The BJP manifesto had promised specific measures to strengthen external defence. The important ones included: (a) Reforming defence equipment procurement, support services and organisational functioning; (b) Modernising the armed forces by fast-tracking defence procurement; and increasing research and development spending to develop indigenous technologies; ( c) Addressing manpower shortages ( which actually exist only at the officer level), including by making Short Service Commission more attractive; (d) Ensuring the military plays a larger role in defence ministry decision making; (e) Dealing firmly with cross-border terrorism, including by improved border management; (f) Improving military justice, by reforming Armed Forces Tribunals (AFTs) and minimising government appeals against adverse court verdicts.
The long-delayed Defence Procurement Policy of 2016 (DPP-2016) has some innovation, such as the preferential procurement category of ‘Indian Designed, Developed and Manufactured’, which would distinguish truly ‘Made in India’ equipment from kit that actually has a foreign address to its intellectual property. Yet, DPP-2016 is by no means the crisp, result- oriented handbook that Parrikar wanted to liberate procurement from cumbersome, dead-end procedure. Instead DPP-2016, like its predecessors from 2005, 2006, 2008, 2009, 2011 and 2013, remains a weightlifter’s tool and a bureaucrat’s delight, filled with opportunities for delaying the acquisition of vitally needed equipment.

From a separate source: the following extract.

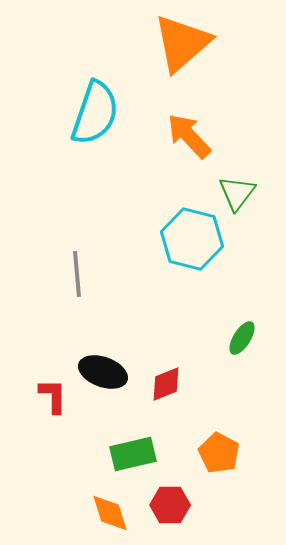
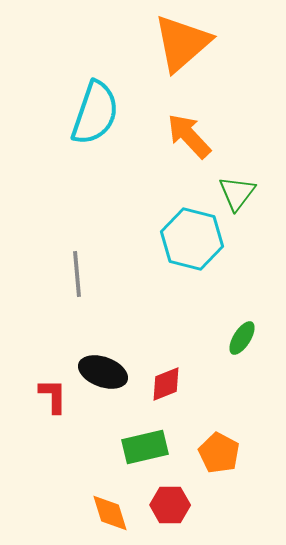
green rectangle: moved 12 px right, 7 px up
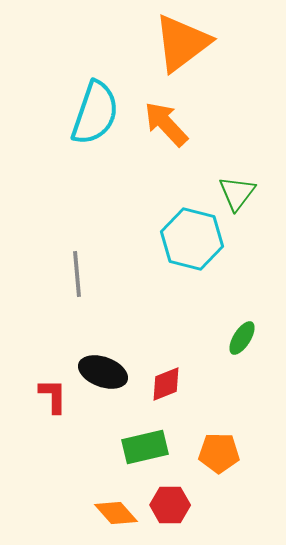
orange triangle: rotated 4 degrees clockwise
orange arrow: moved 23 px left, 12 px up
orange pentagon: rotated 27 degrees counterclockwise
orange diamond: moved 6 px right; rotated 24 degrees counterclockwise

Instead of ramming through change like the go-getter he is, Parrikar has tied his own hands by placing reform at the mercy of numerous committees. First, the Dhirendra Singh Committee, headed by a former government secretary, produced a 264-page report on defence procurement reform, including Mr Modi’s slogan-of-the-moment, ‘Make in India’. Then, to implement the Committee’s central recommendation on nominating private sector ‘Strategic Partners’ (SPs), who would be the automatic, go-to manufacturers in their various fields (aircraft, helicopters, warships, armoured vehicles, etc), the VK Aatre Task Force was set up. To this day, not a single SP has been created, even as foreign aerospace vendors like Boeing and Saab wait bewildered, wondering when they will know which Indian company would be nominated as SP for manufacturing aircraft in India. Instead, every project goes through a complex tendering process that inevitably means indefinite delay.